Of all the places that I visited in South Korea, there was nowhere that I returned to more than Seoul’s Gyeongbokgung Palace. As the city’s only “must see” tourist destination, I returned five times, taking various family and friends to visit the ancient palace. While not as majestic or captivating as the Forbidden City in Beijing, China, Gyeongbokgung, which means “Palace Greatly Blessed by Heaven”, is still one of the best places in the country to discover what life was like in Imperial Korea.
Originally built in 1394 by the King Taejo, the founder of the Joseon Dynasty, the palace was the center of ancient Seoul. However, during the Japanese invasion of 1592, the palace was burned to the ground. The charred ruins of the palace were left until 1867 when Gyeongbokgung was rebuilt and expanded. With over 330 buildings inside the palace walls, Gyeongbokgung housed nearly every government office within the city in the late 19th century.
Unfortunately, it was the Japanese who again destroyed the palace in 1912, destroying nearly every building between 1912 and 1915 because they represented Korean independence. On the palace grounds, they built the Japanese Consulate and a zoo.
Fast forward to 1990, when the Korean government made the decision to rebuild Gyeongbokgung to help showcase Korea’s fantastic history. Since then, many of the buildings have been restored, including the throne rooms and the central gates.
Today, Gyeongbokgung is a fantastic place to visit, and strolling through the grounds is a favorite activity for many locals. In fact, the palace was voted as one of the most scenic destinations in Seoul in a 2011 survey.

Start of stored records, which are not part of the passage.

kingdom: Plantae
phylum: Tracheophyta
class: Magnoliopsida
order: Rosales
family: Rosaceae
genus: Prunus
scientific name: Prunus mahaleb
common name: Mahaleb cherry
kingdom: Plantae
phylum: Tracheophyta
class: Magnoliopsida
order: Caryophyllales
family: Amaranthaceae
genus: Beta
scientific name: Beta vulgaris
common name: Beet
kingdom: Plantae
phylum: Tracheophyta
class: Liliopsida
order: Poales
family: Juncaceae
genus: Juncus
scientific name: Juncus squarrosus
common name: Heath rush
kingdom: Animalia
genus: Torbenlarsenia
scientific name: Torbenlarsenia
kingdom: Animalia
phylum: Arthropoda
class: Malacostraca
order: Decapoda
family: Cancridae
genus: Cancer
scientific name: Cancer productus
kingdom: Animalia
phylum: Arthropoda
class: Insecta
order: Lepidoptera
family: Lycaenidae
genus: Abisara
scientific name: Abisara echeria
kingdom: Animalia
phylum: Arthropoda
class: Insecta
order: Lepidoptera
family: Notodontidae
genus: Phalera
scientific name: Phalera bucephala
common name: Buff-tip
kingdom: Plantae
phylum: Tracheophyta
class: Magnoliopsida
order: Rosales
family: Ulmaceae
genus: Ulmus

Buildings Not to Miss in Gyeongbokgung
The entrance to Gyeongbokgung Palace is through Gwanghwamun Gate, located in the center of downtown Seoul. After purchasing your ticket, you proceed into the main courtyards, where you’ll encounter the majestic Geunjeongjeon, or throne hall, where the King of Korea greeted dignitaries. Typically crowded with tourists in the 21st century, the courtyard in front of Geunjeongjeon was historically full of high-ranking officials and soldiers.
To the left of Geunjeongjeon is Gyeonghoeru Pavilion. Situated in the middle of an artificial lake, Gyeonghoeru is a wooden structure sitting on stone pillars. Built in 1867, Gyeonghoeru is one of the few buildings to remain intact during the Japanese occupation and the Korean War and was the location of palace feasts and prayers for rain.
A picture in front of Gyeonghoeru Pavilion is the classic photo from Gyeongbokgung, and you’ll see many locals and tourists alike getting their picture taken along the lake’s edge.
Another place worth checking out is Hyangwonjeong. Sitting in the middle of a small pond, Hyangwonjeong Pavilion is easily one of the most photogenic buildings in all of Korea. Backed by Bugaksan, the tallest mountain in Seoul (and the location of a great hike along Seoul’s city wall), Hyangwonjeong is a hexagonal-shaped, two-tiered pavilion.
Hyangwonjeong was the location of the most shocking incidents in Gyeongbokgung history, when Queen Myeongseong was murdered and burned by Japanese assassins in 1895. Today, however, the pavilion is one of the most peaceful and beautiful spots in Gyeongbokgung.
While you’re at the palace, make sure that you spend some time in the fabulous National Palace Museum and the National Folk Museum, both located in the palace grounds.
It is also worth checking out the colorful changing of the guard, which occurs every hour between 10am an 5pm.
Getting to Gyeongbokgung
Gyeongbokgung is located in the center of downtown Seoul and is fairly easy to get to. The closest subway station is Gyeongbokgung Station on line 3, but you can also access the station by getting off at Gwanghwamun Station on line 5.
The palace costs 3,000 Won ($2.75), which includes a free English language guided tour at 11am, 1:30pm, and 3:30pm. It is open Wednesday to Monday.